**引用文**
----

法律のいろは

遺言が無効かどうかが問題になるケースとは?(その③)

2013年4月26日 更新 

 遺言をせっかく書いたのに無効になる場合について,これまで遺言能力について触れてきました。

 遺言能力については,補足するところもあるので,各遺言のタイプごとに補足していきます。

 法律上,遺言には主に3つあるのですが,共通して問題になる点です。今回は,主要な3つのタイプのうち,自筆証書遺言について触れていきます。

 自筆証書遺言とは,遺言をする人が,遺言の内容全部と日付を自分で書いて,自分の名前を署名し押印した遺言のことです。遺言は,法律上,要求される事項が満たされていないと無効になるものです。自分で書いているか・日付や押印等に問題があれば,無効になるかが問題になってきます。

 その中でも,自分で書いているかどうかが一番問題になりやすい点だと思われます。自筆証書遺言は,字のごとく,自分で書いていることが要求されるためです。他人の手が入っている場合,その他人に多く財産を与えるという内容のケースが多いからでもあります。。。

 その中でも問題となるのは,

 ①遺言者本人の筆跡かどうか

 ②遺言者が書いたように見えるけど,書いたとされる時期に遺言者が自分で書くことができたかどうか

 ではないかと思われます。

 ①については,偽造されたのではないかという問題です。ここでポイントとなるのは,もちろん遺言者の筆跡と遺言書に書いてある筆跡が一致(類似)するかどうかです。

 業者に鑑定を頼むのも一つの手ですが,正確性に問題があると,いざ裁判になった時に鑑定が信用できないと判断される恐れはあります。同じ人でも健康状態や年齢で筆跡が変わってくることもあるので,遺言した人や偽造したのではないかと疑っている相手の署名など筆跡が分かるものを結構手に入れておく必要があるでしょう。

 ちなみに,鑑定は,鑑定に使う文字や書類によって微妙に結果が変わりかねない点が難点です。

 ②については,偽造の話に加えて・第3者が手を添えて自分の思うとおりに書かせたことも問題になります。自分で書くことができたかどうかは,当時の遺言者の病状等からわかることが多いです。医療記録や介護認定の資料などが一つのポイントになるでしょう。書いている場面を見たという人がいれば,いたにこしたことはありません。他人が書いたという場合には自書ではないので無効となります(ただし,現在は財産目録部分のみは異なります)。

----

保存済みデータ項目
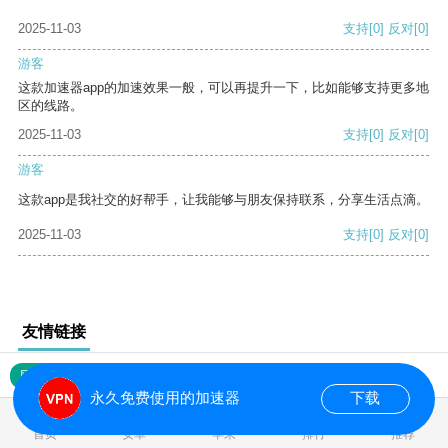
2025-11-03
支持
[0]
反对
[0]
游客
这款加速器app的加速效果一般，可以再提升一下，比如能够支持更多地
区的线路。
2025-11-03
支持
[0]
反对
[0]
游客
这款app是我社交的好帮手，让我能够与朋友保持联系，分享生活点滴。
2025-11-03
支持
[0]
反对
[0]
友情链接
网站地图
永久免费使用的加速器
下载
0.019090s
首页
安卓
苹果
排行
推荐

----

**課題 A**
引用文のうち、「遺言が無効かどうかが問題になるケースとは?(その③)」を含む語句で始まり「なるかが問題になってきます。」で終わる部分を、「自筆証書遺言」を「自筆遺言」に置き換えて書き直してください。
**課題 B**
引用文によると、筆跡の鑑定にはどのような難点がありますか。

**解答欄 A**
遺言が無効かどうかが問題になるケースとは?(その③)

2013年4月26日 更新 

 遺言をせっかく書いたのに無効になる場合について,これまで遺言能力について触れてきました。

 遺言能力については,補足するところもあるので,各遺言のタイプごとに補足していきます。

 法律上,遺言には主に3つあるのですが,共通して問題になる点です。今回は,主要な3つのタイプのうち,自筆遺言について触れていきます。

 自筆遺言とは,遺言をする人が,遺言の内容全部と日付を自分で書いて,自分の名前を署名し押印した遺言のことです。遺言は,法律上,要求される事項が満たされていないと無効になるものです。自分で書いているか・日付や押印等に問題があれば,無効になるかが問題になってきます。

**解答欄 B**
鑑定に使う文字や書類によって、結果が微妙に変わりかねない点です。